Page-level text extractions

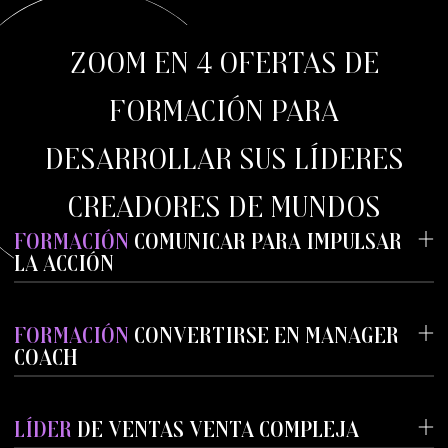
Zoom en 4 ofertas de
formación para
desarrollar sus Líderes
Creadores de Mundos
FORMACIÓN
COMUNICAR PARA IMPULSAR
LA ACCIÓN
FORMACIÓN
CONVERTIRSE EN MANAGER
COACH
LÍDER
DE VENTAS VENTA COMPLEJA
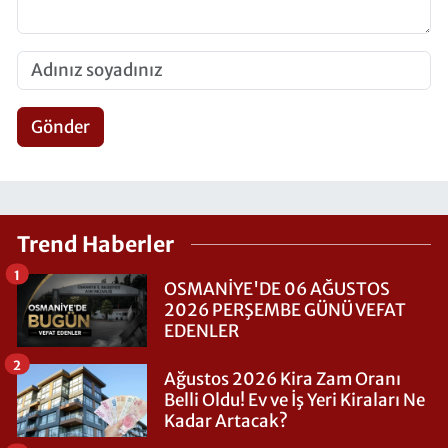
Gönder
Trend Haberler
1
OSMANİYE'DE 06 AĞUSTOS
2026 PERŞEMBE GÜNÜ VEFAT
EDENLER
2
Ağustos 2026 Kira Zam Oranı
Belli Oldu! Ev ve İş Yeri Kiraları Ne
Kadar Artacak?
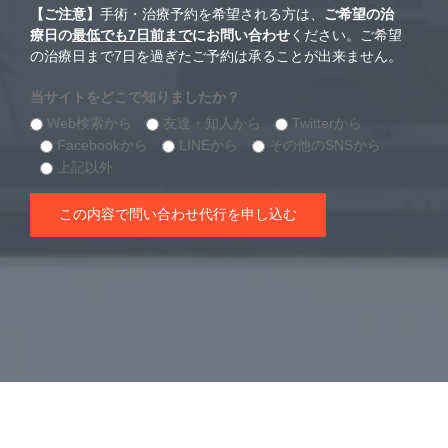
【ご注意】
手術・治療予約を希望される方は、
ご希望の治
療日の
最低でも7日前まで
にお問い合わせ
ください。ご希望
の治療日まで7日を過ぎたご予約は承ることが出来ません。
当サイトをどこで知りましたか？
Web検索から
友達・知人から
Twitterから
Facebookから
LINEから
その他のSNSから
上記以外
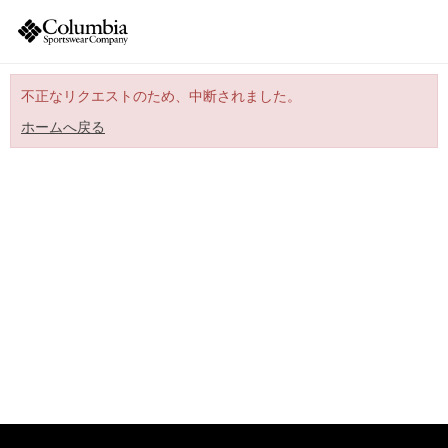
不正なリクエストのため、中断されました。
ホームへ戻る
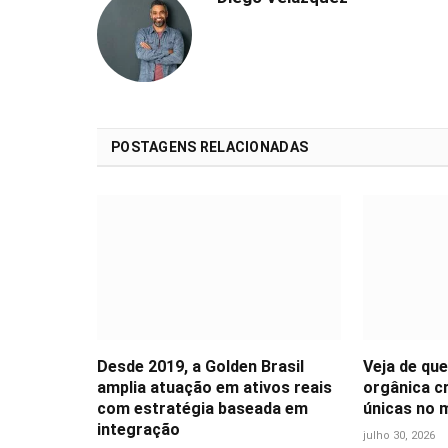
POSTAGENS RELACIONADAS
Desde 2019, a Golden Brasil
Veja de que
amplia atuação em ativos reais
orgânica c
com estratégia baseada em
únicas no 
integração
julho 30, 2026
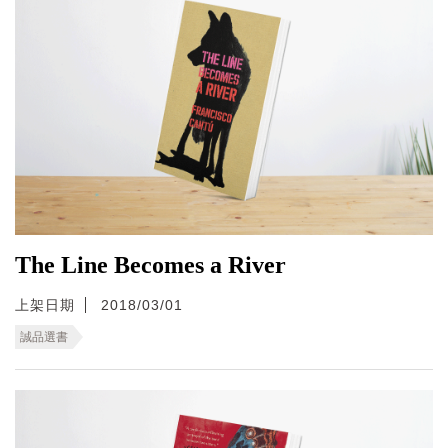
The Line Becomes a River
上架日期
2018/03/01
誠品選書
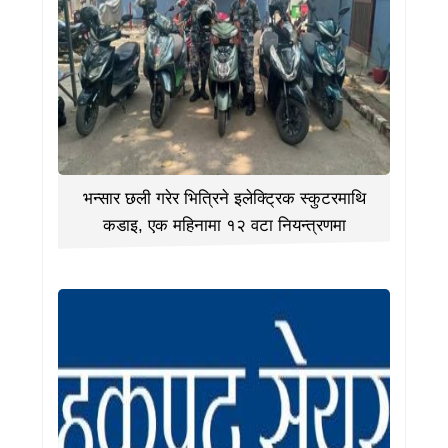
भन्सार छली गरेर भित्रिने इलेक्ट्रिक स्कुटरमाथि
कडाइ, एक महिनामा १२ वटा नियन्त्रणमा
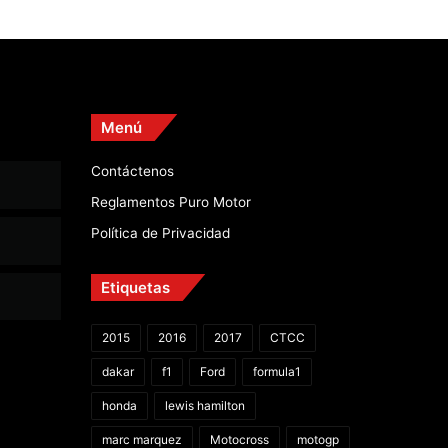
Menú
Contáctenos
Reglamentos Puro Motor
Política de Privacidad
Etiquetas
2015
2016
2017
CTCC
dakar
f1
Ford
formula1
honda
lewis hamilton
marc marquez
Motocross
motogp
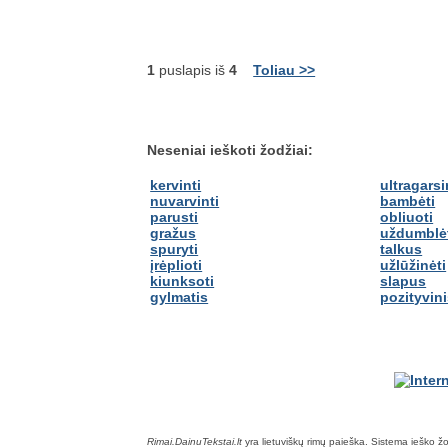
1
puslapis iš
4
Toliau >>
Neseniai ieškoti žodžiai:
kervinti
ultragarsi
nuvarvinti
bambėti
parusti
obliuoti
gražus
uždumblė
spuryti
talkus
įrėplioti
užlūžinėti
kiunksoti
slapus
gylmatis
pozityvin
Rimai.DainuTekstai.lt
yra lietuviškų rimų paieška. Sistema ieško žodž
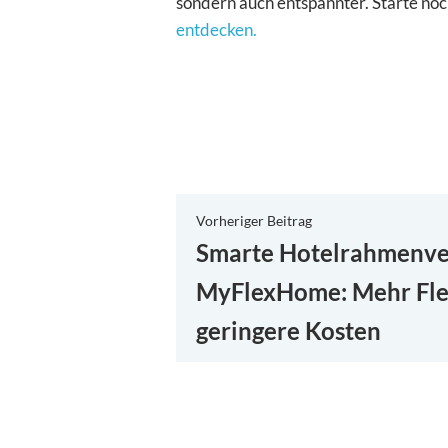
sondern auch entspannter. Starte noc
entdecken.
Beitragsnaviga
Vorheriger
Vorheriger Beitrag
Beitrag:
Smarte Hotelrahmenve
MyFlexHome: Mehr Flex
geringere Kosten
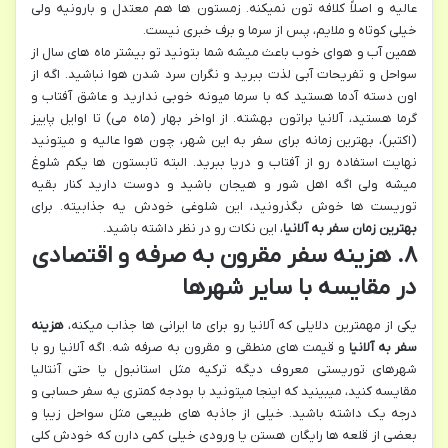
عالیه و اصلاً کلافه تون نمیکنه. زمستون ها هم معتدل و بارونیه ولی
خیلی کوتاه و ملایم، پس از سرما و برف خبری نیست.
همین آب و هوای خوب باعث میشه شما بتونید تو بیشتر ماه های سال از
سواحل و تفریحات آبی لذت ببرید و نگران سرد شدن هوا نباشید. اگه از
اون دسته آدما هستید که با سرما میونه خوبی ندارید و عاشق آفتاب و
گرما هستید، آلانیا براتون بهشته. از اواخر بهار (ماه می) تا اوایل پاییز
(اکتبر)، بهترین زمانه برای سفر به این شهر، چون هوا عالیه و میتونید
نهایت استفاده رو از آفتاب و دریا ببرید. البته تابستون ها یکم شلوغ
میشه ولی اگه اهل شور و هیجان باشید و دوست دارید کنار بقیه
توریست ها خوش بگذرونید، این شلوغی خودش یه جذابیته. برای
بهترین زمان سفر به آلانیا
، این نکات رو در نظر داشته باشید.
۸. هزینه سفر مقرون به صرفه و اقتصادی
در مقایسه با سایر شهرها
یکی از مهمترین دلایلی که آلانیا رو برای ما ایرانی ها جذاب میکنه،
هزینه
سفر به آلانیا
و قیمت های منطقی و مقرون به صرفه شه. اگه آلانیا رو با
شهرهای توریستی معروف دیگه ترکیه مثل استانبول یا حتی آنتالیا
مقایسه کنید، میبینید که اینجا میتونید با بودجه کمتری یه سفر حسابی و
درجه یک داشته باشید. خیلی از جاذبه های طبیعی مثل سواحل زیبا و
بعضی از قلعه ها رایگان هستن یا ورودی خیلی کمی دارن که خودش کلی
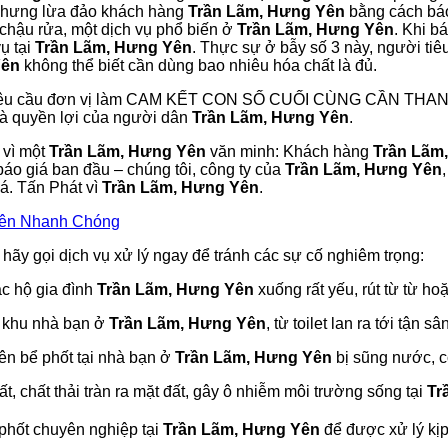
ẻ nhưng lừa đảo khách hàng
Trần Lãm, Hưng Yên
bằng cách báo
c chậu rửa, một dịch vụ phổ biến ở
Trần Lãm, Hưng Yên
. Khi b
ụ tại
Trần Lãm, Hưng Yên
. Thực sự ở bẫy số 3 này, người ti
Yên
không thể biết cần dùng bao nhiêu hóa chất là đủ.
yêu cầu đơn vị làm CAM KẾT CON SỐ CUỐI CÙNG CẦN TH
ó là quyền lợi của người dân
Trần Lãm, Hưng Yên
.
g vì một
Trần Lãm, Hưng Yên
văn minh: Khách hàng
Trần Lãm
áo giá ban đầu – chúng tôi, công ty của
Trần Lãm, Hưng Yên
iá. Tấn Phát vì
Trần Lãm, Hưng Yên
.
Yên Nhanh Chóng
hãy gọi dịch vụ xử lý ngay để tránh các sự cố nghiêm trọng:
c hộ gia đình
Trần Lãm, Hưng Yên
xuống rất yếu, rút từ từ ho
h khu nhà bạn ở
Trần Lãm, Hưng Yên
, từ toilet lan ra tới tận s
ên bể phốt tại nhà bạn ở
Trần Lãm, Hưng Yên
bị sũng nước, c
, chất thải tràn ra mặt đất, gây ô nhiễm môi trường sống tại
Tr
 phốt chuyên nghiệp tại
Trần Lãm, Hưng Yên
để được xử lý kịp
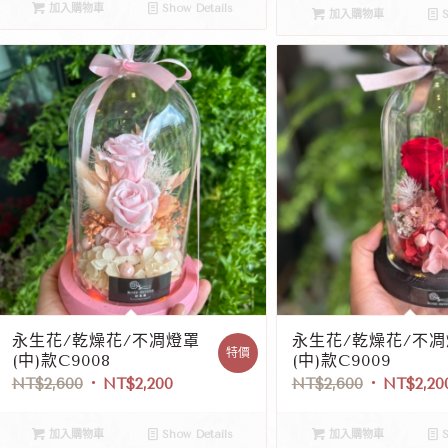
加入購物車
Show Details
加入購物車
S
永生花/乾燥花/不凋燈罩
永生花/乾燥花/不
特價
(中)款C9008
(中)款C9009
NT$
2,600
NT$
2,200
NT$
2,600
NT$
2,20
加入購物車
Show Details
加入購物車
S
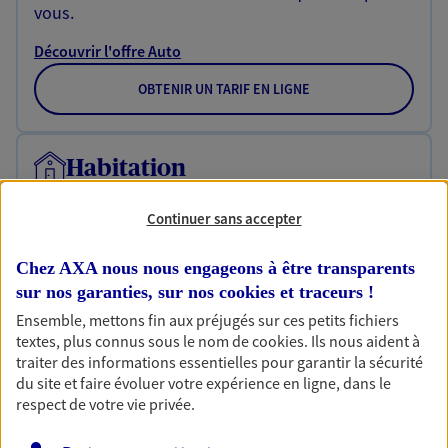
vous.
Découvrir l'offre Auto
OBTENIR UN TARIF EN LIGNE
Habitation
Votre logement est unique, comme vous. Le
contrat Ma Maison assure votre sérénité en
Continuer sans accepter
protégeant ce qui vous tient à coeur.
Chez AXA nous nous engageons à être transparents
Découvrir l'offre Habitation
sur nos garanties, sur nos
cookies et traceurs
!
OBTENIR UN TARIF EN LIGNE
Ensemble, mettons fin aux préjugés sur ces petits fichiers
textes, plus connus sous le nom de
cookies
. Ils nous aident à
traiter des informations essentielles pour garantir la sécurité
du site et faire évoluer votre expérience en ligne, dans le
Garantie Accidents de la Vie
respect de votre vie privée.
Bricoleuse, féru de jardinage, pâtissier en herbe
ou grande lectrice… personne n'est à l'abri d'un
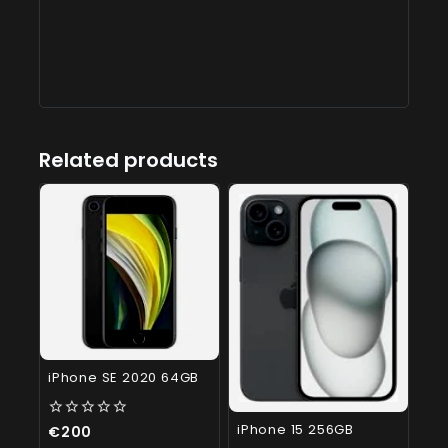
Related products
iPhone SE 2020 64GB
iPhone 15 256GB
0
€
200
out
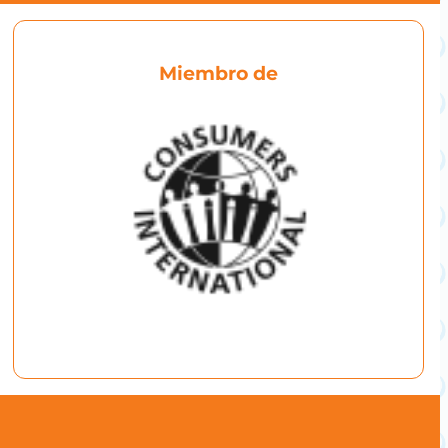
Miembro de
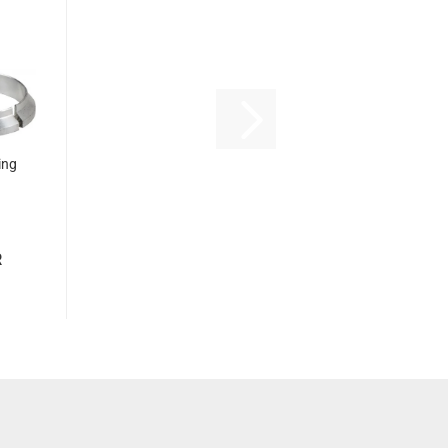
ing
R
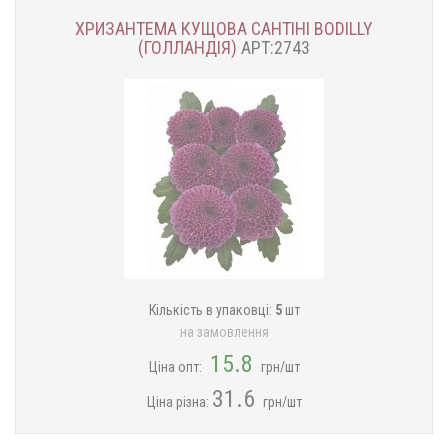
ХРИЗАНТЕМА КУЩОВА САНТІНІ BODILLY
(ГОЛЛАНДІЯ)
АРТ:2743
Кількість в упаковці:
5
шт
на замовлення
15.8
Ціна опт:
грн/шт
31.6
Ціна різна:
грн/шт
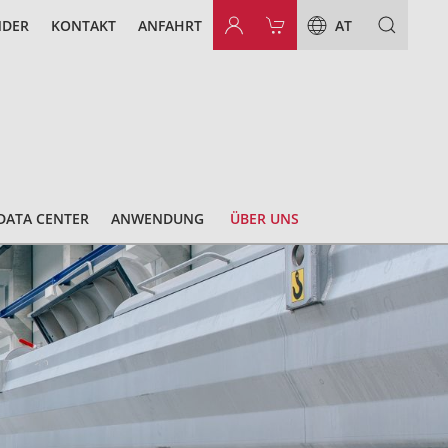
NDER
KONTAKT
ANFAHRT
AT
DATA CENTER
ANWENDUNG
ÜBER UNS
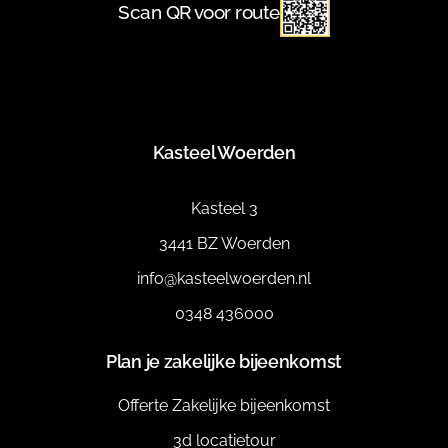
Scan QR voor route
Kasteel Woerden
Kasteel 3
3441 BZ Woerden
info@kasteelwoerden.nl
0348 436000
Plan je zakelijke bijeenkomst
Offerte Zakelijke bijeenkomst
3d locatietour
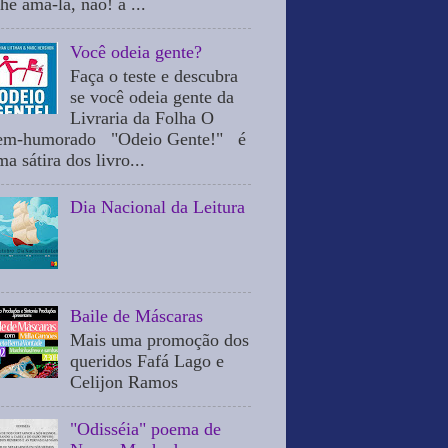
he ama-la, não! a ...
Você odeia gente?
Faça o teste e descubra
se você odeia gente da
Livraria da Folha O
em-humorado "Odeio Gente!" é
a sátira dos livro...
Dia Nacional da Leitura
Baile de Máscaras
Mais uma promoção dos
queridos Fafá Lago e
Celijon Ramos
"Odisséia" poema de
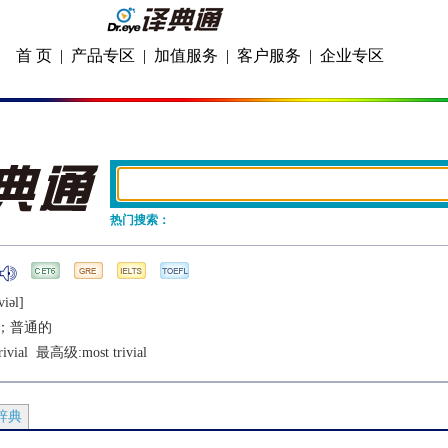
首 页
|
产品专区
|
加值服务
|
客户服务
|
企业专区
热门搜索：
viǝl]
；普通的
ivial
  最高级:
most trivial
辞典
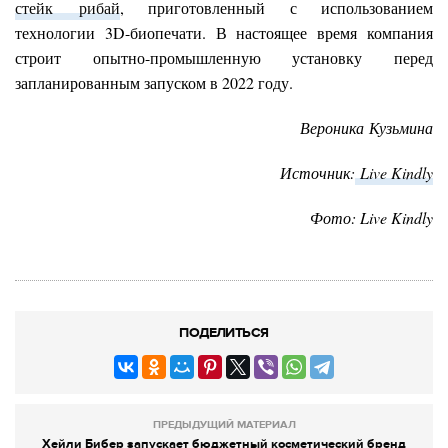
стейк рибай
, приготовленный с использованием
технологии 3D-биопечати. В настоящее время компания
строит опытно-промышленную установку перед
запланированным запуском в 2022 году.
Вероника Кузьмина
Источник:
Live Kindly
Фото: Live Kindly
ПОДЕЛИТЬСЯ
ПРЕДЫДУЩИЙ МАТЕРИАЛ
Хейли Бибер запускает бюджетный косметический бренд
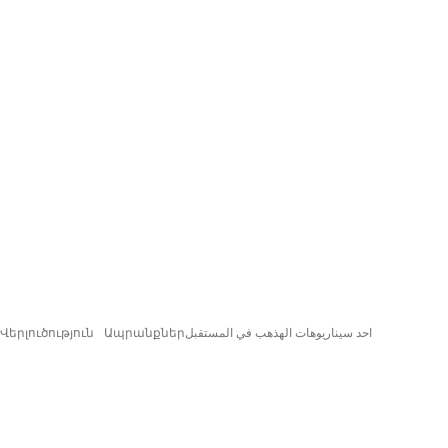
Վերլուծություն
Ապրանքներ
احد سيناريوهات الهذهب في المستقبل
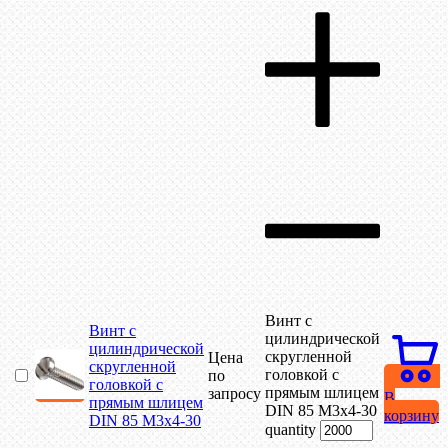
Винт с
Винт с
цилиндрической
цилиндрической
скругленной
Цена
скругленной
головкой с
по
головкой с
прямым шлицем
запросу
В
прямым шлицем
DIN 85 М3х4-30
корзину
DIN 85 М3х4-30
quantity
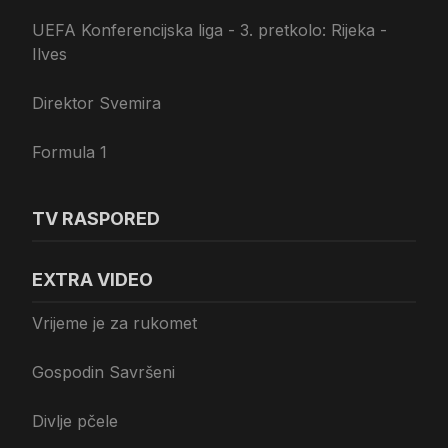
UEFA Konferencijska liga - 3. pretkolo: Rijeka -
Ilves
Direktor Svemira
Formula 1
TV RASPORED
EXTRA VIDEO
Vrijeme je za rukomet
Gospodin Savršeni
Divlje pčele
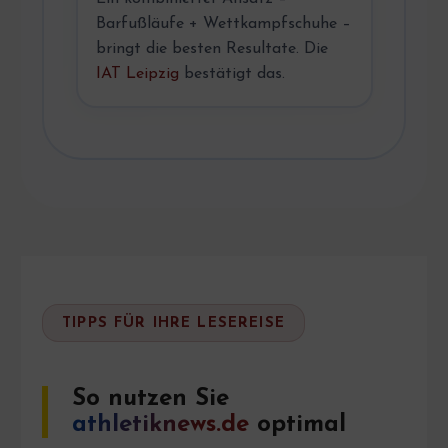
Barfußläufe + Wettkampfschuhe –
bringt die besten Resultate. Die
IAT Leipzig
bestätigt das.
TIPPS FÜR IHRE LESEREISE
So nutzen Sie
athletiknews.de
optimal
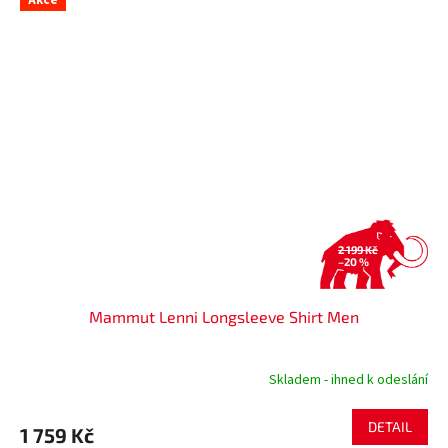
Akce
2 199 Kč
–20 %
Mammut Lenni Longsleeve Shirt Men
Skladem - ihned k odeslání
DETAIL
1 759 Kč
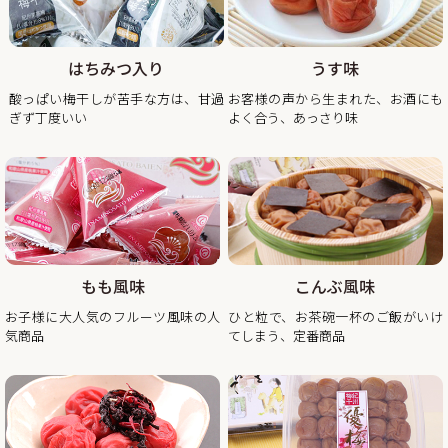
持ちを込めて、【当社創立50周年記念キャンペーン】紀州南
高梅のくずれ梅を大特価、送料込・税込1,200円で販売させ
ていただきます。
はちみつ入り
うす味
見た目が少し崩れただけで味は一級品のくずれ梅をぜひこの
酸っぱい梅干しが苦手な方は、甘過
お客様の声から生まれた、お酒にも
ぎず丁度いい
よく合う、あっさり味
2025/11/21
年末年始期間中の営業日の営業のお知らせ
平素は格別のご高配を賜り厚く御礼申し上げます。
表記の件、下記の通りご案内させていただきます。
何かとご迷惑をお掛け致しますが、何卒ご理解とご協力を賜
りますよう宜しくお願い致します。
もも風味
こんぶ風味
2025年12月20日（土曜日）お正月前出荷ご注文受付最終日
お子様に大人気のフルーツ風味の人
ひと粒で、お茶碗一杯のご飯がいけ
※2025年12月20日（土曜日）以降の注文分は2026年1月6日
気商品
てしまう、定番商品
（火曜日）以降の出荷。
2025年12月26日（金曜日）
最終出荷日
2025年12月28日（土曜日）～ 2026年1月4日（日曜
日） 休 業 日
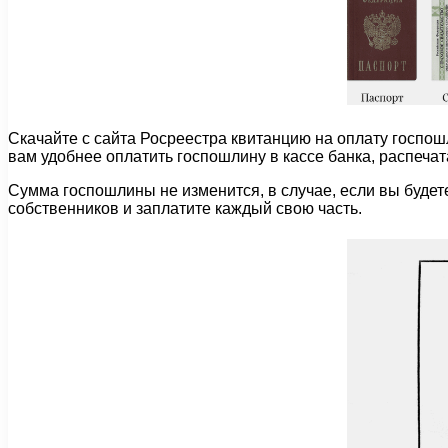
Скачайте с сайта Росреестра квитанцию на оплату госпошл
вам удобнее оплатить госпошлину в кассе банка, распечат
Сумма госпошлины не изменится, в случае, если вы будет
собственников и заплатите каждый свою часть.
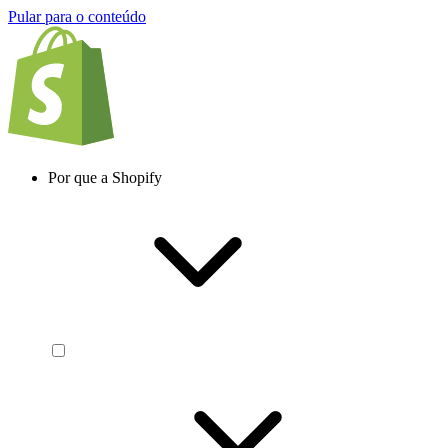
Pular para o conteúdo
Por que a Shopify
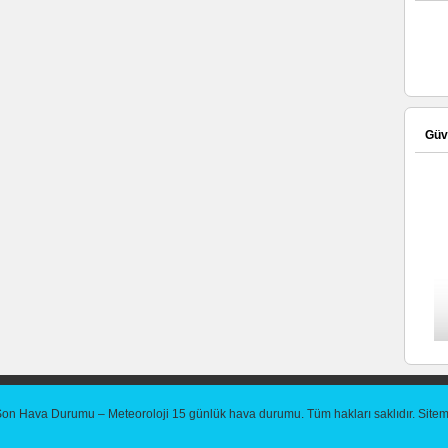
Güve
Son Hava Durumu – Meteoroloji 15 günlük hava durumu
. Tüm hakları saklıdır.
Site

TASK REQUIREMENTS:
What is needed is every line from the data above that includes the string "صرفه", copied out.

YOUR RESPONSE:
۸. هزینه سفر مقرون به صرفه و اقتصادی
و قیمت های منطقی و مقرون به صرفه شه. اگه آلانیا رو با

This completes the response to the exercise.